School is about to begin again, it is often a time of great anticipation for kids of all ages. It seems like summer just started and we are now looking at a brand new school year. Adults often think a child’s life is easy, but the reality is that childhood is full of stress and any change or transition can make life uneasy for your school-age child. Dr. Suzanna Smith, UF Extension Family Life Specialist, shares some insight about children and the stress they might experience going back to school, so I thought I would pass it on to you this week.
Usually stress is greatest during the beginning days and weeks of the new school year. Parents are very important in helping children manage stress and get off to a good start in school.
When school begins, it is a change of routine with new challenges. Whether it’s kindergarten, middle school or high school, your child is on the brink of something big; anxious about leaving familiar comforts and starting something new.
Stress can be bad or good. We really can’t go through life without some stress. It can be good when it motivates us to do our best or energizes us to try new things. Stress is bad when it becomes overwhelming and renders a person unable to deal with the pressures.
With too much stress, children may become anxious and fearful, creating problems with their physical and mental health, their relationships with their peers, and their school performance. Physical symptoms of stress might be headaches, stomach aches or nightmares. Common behaviors might range from withdrawing from activities unusual aggressiveness, crying or temper tantrums.

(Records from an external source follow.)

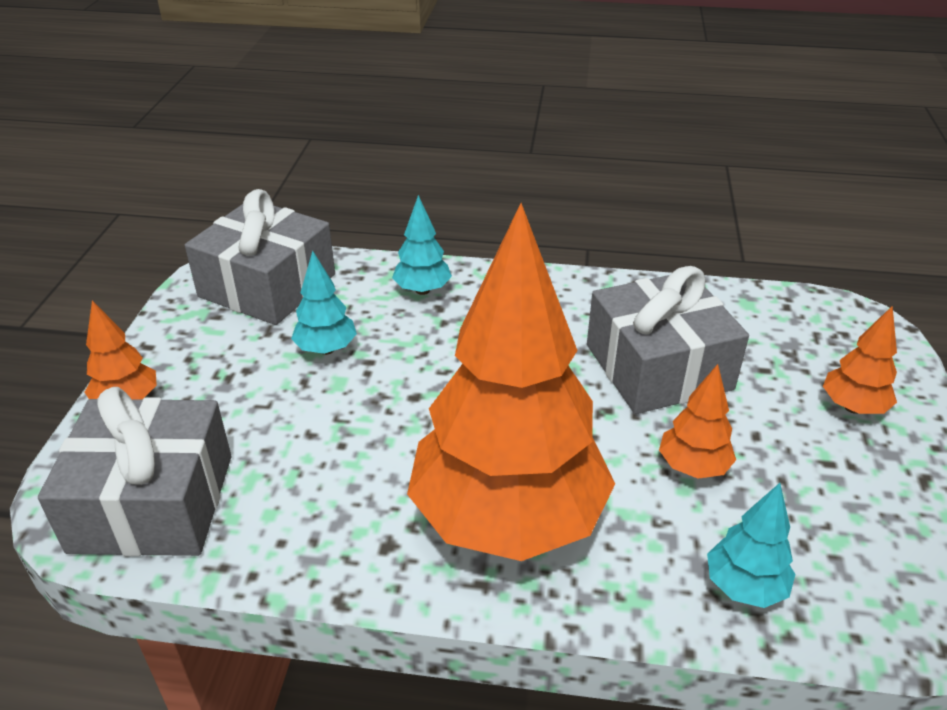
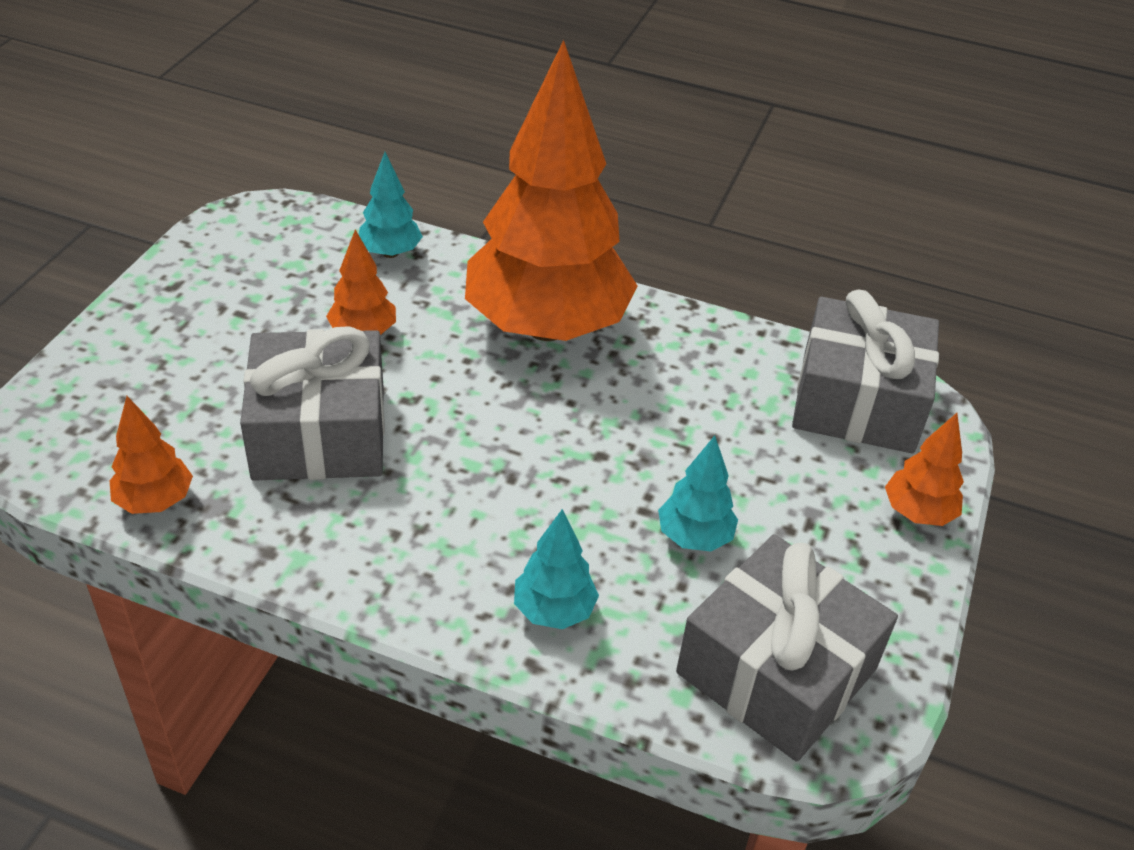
camera: 170 degrees left, 5 degrees up
orange tree [823,306,897,414] -> orange tree moved to [110,396,193,514]

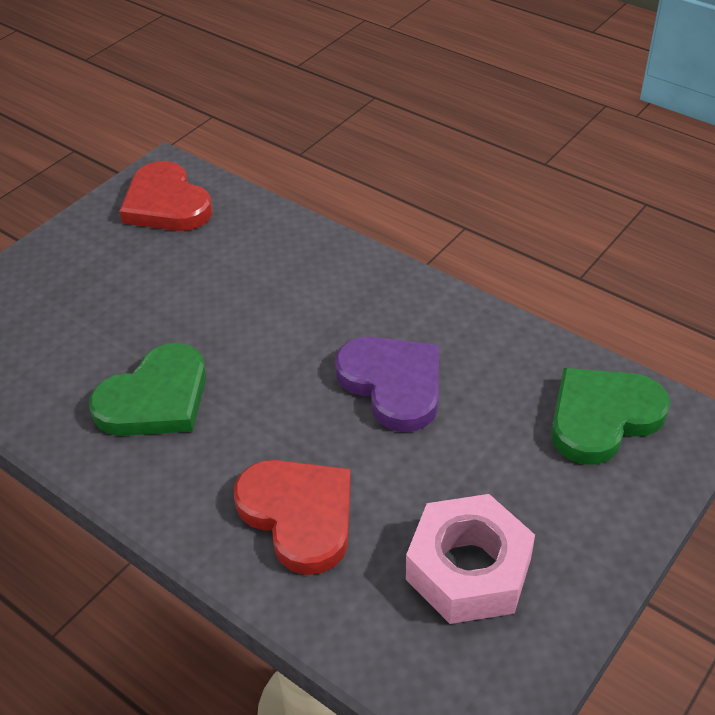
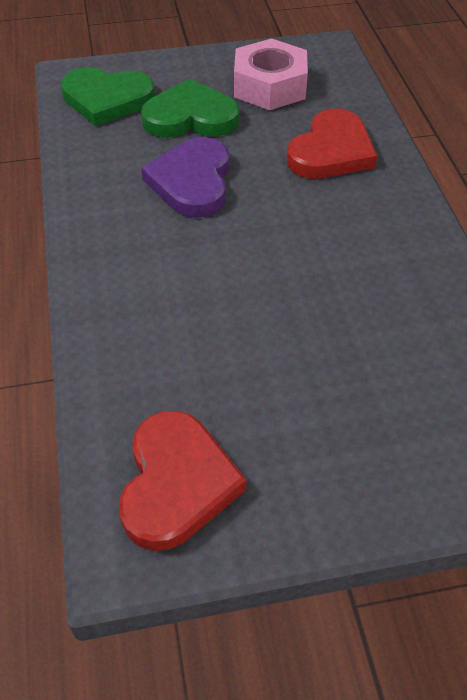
camera: 140 degrees left, 5 degrees up
green heart [89,343,206,436] -> green heart moved to [141,79,239,138]
red heart [234,460,351,575] -> red heart turned 150 degrees counterclockwise [287,109,377,179]

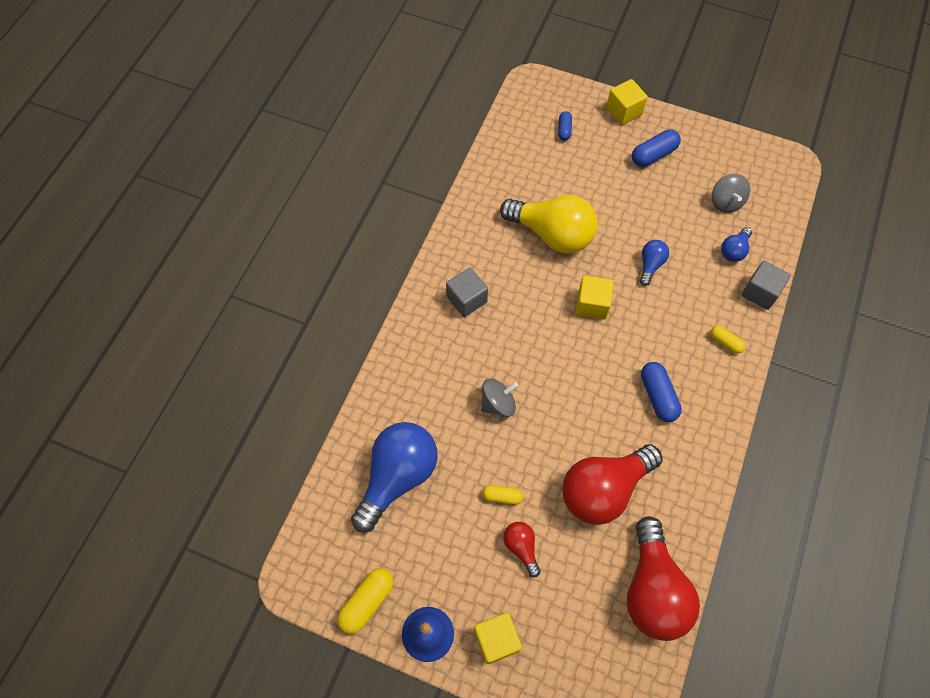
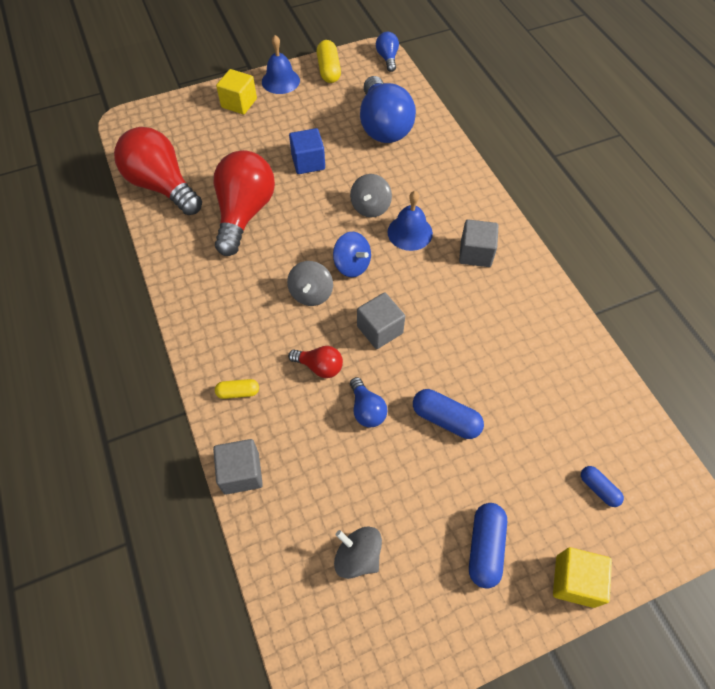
camera: 135 degrees right, 5 degrees down
yellow capsule [483,485,523,505] -> blue cube [289,128,325,174]
yellow light bulb [500,195,598,253] -> none
red light bulb [503,522,541,577] -> red light bulb moved to [288,346,343,378]
yellow cube [576,275,614,320] -> grey cube [357,293,405,349]
blue capsule [641,362,682,422] -> blue capsule moved to [413,389,484,439]
blue light bulb [721,227,752,262] -> blue light bulb moved to [376,32,399,72]
none -> grey spinning top [287,261,333,306]
none -> blue spinning top [333,232,371,277]
none -> blue bell [387,191,433,251]

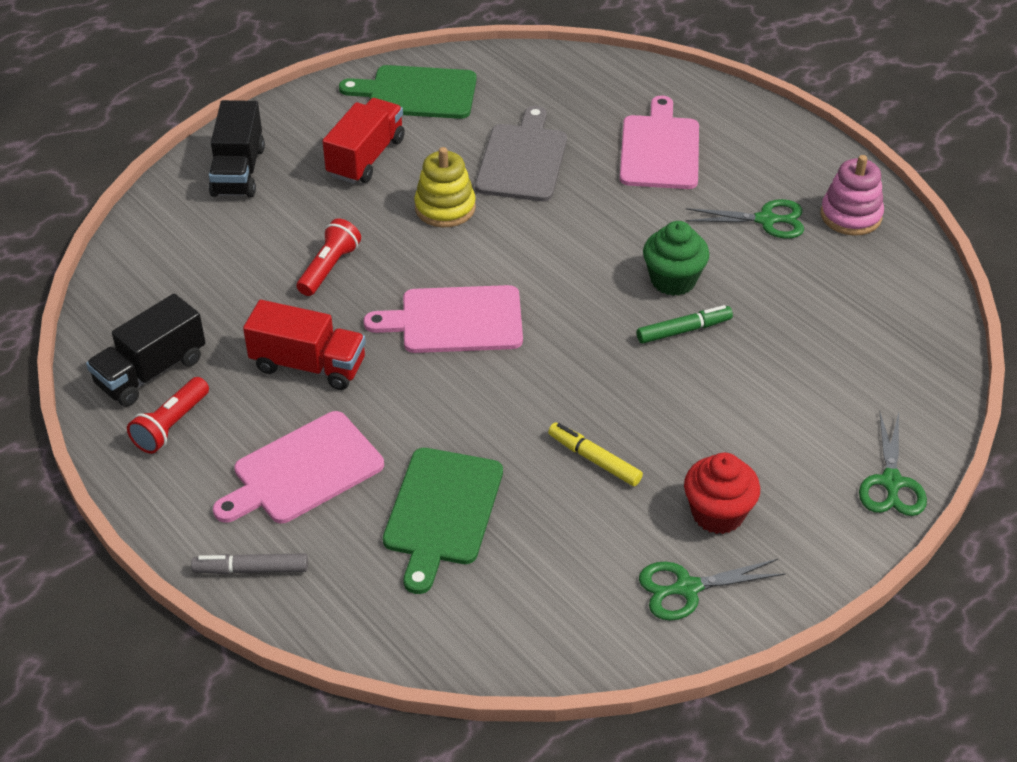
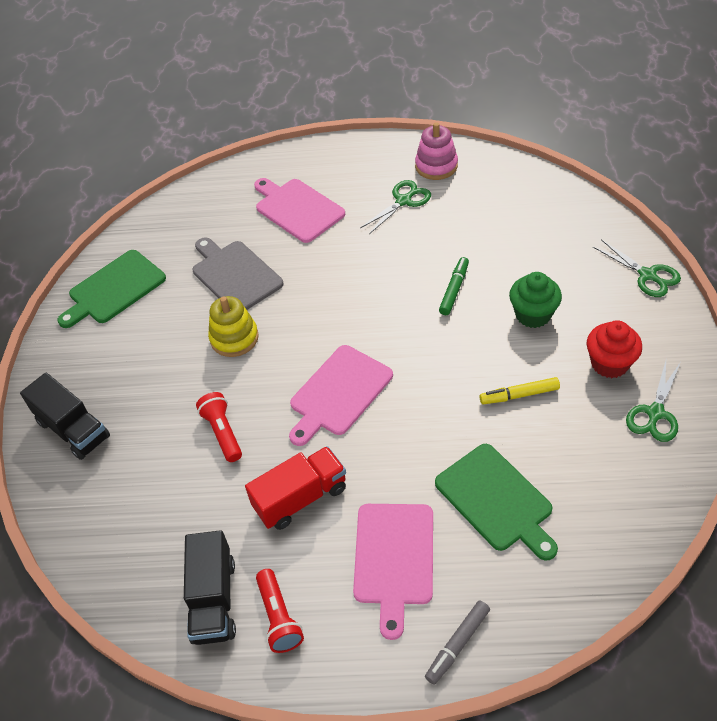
camera: 45 degrees left, 5 degrees up
red truck [322,98,405,184] -> none
green cupcake [643,221,710,296] -> green cupcake moved to [509,272,562,328]

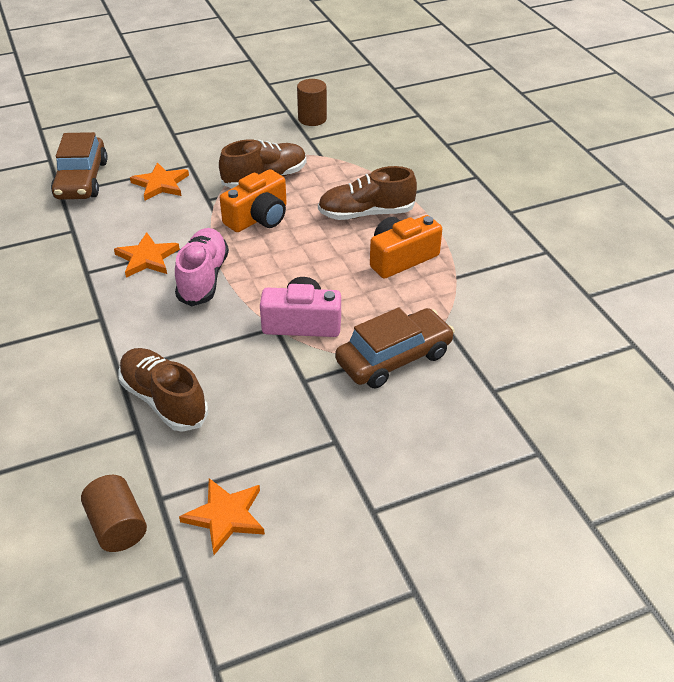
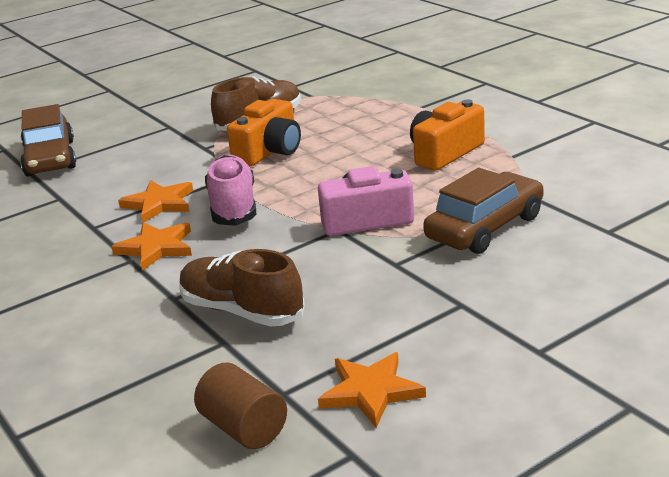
camera: 10 degrees left, 15 degrees down
orange star [130,162,189,201] -> orange star moved to [111,222,192,271]
brown cylinder [297,79,327,126] -> none
brown shoe [318,166,417,220] -> none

Supportive families and teachers can make the transition to school easier for children of all ages. There are several thing families can do to prevent stress, no matter the child’s age.
Help children prepare for the change. Children are less fearful when they know what to expect. Many schools now help parents and students get ready by offering open houses. Go the school for special programs and keep in touch with teachers on a regular basis.
Talk about school. Help your children talk about the day by asking simple questions. If you have a teenager, be there when they are ready to talk. Keep normal house routines, this helps them know what to expect of the day and evening.
Encourage your children to keep old friends and make new ones. For middle school students, starting with a friend makes the change easier. Children who are able to make new friends also do better adjusting to school.
Be positive. Help children see the upcoming changes as exciting and fun, but don’t deny that a child feels uncertain. Thinking and being positive helps children and adults deal with stress better. Spend time together. Do things you enjoy and have fun; schedule regular family meetings to get ready for the week at school and work.
Help kids develop coping skills. Children who know how to solve problems are better able to handle the difficulties they are bound to face when they enter school. Parents can help their children think things through and learn to get help when needed.
Manage your own stress. Children often pick up on their parents’ anxiety and this becomes another stressor, so stay calm. When under stress, children and parents need to try to stay calm. Take deep breaths. You can get through it and tell yourself and your child that things will be ok. Listen to your children and teenagers when they talk. Show your love and acceptance and avoid criticizing them.
Most children feel anxious the first days of school. If these feelings continue and the child is having nightmares, headaches or stomachaches, or wants to come home during the day, there may be a more serious problem. Consult your family doctor for professional advice.
Parents need to watch out for signs of stress in their children and do what they can ahead of time to prevent it. Parents can also help their children to manage stress by talking things over, thinking things through, relaxing and helping children build a strong network of caring friends.